Below are the lines to check; count those holding the string "labels" and give only the number.

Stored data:
----------

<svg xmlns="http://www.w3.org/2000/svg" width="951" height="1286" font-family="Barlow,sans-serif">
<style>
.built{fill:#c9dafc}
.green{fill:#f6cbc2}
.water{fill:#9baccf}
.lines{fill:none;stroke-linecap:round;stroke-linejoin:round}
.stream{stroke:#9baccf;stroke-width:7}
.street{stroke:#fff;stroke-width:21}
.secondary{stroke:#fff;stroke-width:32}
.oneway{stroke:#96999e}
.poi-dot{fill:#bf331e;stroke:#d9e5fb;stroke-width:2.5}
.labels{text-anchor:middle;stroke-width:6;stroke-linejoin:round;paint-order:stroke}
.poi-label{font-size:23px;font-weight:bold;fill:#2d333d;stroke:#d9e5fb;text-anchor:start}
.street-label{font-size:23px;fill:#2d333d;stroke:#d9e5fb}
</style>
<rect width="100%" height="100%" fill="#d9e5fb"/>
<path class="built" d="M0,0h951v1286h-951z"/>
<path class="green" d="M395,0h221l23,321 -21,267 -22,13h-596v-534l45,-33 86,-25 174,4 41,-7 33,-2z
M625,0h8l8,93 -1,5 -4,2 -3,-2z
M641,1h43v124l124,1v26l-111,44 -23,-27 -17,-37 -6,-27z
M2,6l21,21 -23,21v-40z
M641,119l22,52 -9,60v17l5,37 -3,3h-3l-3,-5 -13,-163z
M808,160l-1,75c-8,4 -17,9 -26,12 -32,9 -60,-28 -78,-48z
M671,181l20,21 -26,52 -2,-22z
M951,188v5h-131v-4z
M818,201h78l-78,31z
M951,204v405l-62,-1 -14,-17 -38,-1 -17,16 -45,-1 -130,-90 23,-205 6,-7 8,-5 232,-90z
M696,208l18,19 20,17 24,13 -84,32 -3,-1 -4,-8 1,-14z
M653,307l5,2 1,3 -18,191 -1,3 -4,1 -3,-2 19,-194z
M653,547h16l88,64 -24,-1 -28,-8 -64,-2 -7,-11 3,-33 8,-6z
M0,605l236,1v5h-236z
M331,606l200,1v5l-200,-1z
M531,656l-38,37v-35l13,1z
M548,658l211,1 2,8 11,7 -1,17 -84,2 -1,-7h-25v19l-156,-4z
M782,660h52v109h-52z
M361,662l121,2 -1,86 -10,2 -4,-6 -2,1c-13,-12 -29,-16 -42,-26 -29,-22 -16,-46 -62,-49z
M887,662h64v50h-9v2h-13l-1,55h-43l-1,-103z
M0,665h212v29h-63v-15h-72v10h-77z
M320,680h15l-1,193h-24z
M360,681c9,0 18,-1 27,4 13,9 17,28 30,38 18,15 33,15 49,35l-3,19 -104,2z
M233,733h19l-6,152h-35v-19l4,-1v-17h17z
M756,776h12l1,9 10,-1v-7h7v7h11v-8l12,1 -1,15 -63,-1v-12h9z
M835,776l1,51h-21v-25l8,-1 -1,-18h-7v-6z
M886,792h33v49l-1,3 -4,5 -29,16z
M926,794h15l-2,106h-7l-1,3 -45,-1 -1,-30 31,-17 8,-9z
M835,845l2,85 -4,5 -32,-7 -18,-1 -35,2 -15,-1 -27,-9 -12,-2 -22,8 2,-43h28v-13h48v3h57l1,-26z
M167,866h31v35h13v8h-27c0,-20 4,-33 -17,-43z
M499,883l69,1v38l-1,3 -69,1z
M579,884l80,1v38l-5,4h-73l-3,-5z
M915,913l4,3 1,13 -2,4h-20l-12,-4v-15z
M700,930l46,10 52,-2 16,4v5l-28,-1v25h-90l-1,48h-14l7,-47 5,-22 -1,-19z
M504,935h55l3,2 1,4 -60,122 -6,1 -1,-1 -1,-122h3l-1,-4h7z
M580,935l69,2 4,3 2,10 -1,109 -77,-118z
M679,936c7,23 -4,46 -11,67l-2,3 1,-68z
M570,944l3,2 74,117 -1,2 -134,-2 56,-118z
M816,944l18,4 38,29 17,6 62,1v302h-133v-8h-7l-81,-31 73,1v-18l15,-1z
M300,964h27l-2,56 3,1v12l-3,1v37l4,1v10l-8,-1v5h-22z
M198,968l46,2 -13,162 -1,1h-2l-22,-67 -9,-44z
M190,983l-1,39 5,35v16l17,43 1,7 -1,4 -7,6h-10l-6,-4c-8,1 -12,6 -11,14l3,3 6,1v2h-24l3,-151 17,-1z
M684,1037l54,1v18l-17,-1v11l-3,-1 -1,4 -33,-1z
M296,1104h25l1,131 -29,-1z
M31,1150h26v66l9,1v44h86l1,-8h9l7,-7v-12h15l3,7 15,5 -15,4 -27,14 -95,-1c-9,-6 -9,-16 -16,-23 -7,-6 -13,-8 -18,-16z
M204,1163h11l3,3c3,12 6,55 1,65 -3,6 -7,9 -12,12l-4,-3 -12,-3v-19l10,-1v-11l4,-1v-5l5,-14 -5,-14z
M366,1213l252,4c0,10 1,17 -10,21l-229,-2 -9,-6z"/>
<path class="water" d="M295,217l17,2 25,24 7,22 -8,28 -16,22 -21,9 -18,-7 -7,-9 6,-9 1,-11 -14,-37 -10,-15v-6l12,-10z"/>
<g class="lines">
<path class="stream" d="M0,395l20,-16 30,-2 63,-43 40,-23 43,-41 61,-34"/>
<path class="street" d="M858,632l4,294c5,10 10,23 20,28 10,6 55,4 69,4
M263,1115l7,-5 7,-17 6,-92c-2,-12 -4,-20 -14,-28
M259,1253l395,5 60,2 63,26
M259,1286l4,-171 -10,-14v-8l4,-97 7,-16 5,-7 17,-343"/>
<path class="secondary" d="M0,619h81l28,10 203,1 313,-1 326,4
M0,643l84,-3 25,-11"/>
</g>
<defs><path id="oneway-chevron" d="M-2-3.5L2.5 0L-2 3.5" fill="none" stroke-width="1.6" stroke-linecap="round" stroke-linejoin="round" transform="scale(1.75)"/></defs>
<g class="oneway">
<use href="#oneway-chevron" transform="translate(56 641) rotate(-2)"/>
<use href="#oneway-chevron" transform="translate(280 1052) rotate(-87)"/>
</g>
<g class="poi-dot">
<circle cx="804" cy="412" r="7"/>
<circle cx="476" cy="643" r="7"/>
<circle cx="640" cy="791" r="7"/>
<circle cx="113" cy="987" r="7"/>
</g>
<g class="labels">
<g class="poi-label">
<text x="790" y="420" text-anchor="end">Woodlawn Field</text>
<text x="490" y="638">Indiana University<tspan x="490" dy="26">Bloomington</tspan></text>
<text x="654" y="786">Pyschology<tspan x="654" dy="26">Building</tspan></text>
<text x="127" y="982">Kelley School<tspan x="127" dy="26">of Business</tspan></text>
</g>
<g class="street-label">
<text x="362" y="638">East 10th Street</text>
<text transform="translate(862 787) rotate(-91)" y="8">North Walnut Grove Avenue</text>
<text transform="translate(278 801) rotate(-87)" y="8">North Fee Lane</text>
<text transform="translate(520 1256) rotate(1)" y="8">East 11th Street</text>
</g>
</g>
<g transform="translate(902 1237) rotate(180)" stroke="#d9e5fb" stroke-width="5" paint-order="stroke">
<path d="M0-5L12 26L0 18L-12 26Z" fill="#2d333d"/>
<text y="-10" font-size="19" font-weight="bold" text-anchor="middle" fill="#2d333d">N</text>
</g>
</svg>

----------

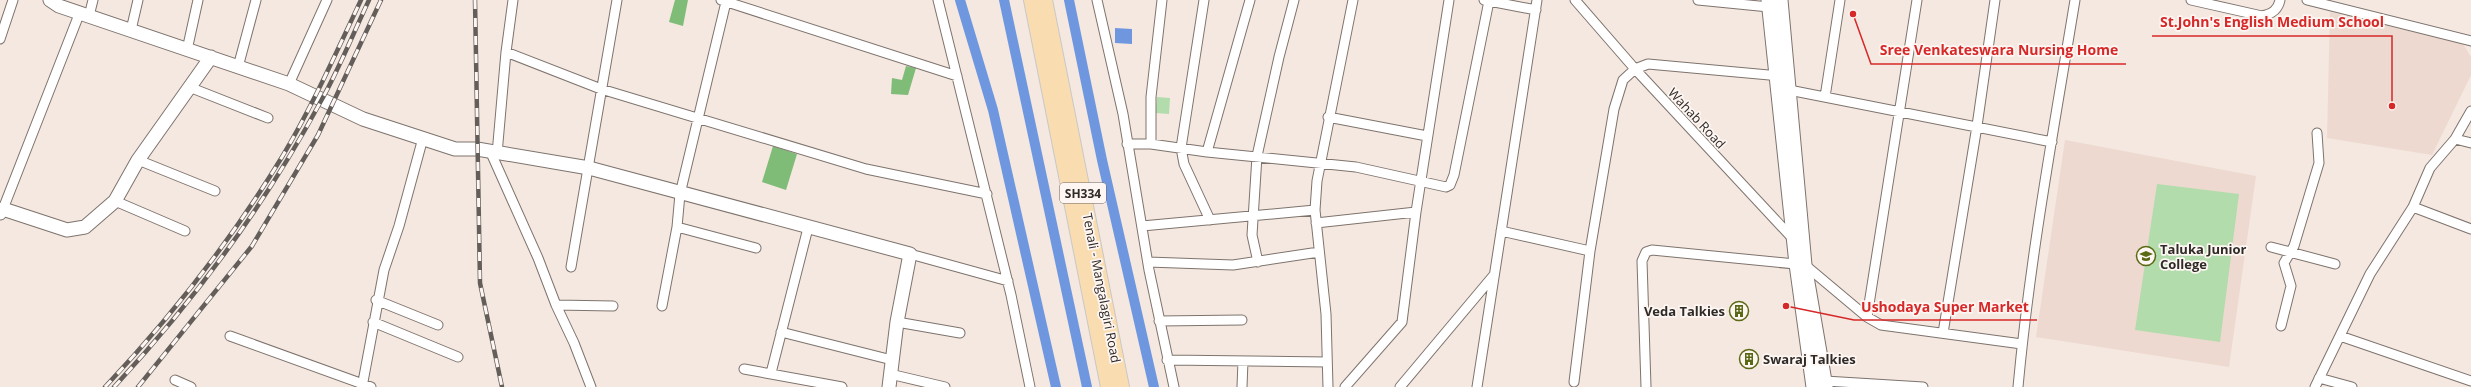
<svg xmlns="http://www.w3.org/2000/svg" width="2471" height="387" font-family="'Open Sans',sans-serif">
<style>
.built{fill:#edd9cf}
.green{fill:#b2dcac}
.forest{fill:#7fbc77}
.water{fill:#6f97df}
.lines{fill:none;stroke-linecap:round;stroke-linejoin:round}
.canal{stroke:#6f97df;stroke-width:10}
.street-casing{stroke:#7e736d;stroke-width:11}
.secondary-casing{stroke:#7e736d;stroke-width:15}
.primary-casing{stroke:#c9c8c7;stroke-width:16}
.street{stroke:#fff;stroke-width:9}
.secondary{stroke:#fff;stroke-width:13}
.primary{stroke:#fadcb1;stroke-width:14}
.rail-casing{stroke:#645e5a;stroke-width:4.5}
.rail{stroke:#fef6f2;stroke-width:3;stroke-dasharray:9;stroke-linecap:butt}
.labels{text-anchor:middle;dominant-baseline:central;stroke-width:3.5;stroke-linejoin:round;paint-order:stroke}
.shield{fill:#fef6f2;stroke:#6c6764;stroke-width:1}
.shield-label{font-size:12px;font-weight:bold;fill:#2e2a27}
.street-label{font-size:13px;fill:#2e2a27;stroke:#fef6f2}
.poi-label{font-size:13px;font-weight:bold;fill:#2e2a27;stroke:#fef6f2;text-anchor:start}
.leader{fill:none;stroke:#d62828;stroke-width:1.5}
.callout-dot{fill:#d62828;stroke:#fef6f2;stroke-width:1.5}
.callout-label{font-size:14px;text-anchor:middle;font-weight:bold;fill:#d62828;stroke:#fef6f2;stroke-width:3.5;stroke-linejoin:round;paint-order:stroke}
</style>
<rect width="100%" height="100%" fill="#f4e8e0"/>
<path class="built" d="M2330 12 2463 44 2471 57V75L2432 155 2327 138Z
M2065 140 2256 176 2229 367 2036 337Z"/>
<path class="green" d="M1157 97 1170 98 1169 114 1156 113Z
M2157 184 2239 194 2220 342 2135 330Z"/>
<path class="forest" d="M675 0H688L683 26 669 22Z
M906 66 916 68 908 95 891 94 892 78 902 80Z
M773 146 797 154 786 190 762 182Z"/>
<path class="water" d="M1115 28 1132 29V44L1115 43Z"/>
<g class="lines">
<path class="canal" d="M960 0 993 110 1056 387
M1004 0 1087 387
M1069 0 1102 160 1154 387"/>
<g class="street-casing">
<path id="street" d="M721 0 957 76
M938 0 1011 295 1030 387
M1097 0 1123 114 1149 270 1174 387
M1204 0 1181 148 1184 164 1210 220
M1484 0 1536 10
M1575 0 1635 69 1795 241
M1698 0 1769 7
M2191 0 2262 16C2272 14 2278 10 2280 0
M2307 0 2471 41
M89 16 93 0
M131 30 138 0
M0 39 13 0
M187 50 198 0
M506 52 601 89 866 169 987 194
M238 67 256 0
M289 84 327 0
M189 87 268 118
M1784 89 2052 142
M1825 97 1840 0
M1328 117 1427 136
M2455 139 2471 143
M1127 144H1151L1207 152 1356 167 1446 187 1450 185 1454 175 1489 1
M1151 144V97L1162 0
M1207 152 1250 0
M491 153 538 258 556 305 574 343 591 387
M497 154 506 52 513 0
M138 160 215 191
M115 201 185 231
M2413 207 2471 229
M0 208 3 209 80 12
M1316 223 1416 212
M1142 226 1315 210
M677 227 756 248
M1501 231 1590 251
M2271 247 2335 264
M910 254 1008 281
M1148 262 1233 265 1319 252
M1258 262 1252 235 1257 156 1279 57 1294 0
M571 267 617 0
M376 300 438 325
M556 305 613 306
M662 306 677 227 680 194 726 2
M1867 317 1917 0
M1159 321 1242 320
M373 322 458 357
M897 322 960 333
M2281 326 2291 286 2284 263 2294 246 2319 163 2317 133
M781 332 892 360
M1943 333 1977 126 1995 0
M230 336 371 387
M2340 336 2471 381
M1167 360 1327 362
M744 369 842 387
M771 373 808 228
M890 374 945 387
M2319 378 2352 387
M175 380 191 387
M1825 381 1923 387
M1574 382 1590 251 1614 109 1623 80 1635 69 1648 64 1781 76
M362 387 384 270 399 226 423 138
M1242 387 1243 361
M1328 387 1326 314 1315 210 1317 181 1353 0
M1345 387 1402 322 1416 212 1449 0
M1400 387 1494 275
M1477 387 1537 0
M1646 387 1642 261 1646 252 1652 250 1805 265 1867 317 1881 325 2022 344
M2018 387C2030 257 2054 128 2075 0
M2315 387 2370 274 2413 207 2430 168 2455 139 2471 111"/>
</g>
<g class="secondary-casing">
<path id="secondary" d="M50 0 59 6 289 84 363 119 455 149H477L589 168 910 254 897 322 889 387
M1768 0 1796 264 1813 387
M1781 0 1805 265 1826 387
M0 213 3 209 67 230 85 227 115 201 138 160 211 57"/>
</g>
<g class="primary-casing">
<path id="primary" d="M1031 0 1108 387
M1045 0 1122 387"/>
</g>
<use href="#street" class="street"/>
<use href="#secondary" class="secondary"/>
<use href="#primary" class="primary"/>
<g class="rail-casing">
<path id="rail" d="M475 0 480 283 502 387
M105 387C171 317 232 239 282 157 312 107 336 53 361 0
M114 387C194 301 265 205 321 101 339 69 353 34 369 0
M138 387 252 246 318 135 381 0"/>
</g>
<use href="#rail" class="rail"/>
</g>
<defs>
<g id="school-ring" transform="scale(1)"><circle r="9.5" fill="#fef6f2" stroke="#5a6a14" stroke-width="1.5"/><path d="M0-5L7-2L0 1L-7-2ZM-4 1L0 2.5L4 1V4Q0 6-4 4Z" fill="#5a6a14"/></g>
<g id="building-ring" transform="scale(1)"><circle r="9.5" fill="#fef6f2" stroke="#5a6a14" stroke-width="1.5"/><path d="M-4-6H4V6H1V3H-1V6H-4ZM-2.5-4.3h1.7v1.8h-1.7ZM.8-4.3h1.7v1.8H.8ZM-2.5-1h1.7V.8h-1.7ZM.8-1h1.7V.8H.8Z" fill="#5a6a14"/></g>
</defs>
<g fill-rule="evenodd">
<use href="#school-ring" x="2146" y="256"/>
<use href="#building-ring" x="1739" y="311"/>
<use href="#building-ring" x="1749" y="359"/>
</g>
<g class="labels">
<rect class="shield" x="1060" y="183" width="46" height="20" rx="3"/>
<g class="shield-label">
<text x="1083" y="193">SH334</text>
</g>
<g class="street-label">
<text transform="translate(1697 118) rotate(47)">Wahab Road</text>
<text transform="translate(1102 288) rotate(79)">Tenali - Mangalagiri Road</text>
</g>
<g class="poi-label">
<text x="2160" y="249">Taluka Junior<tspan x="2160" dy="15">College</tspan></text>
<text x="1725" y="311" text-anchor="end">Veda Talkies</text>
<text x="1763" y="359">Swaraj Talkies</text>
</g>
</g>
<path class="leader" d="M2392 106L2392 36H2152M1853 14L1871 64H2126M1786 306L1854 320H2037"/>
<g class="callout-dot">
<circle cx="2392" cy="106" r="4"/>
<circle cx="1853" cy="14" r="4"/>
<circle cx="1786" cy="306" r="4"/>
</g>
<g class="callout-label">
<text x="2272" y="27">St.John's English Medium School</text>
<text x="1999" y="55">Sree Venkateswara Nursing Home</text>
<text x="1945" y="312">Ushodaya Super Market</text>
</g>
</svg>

----------

ANSWER SECTION: 4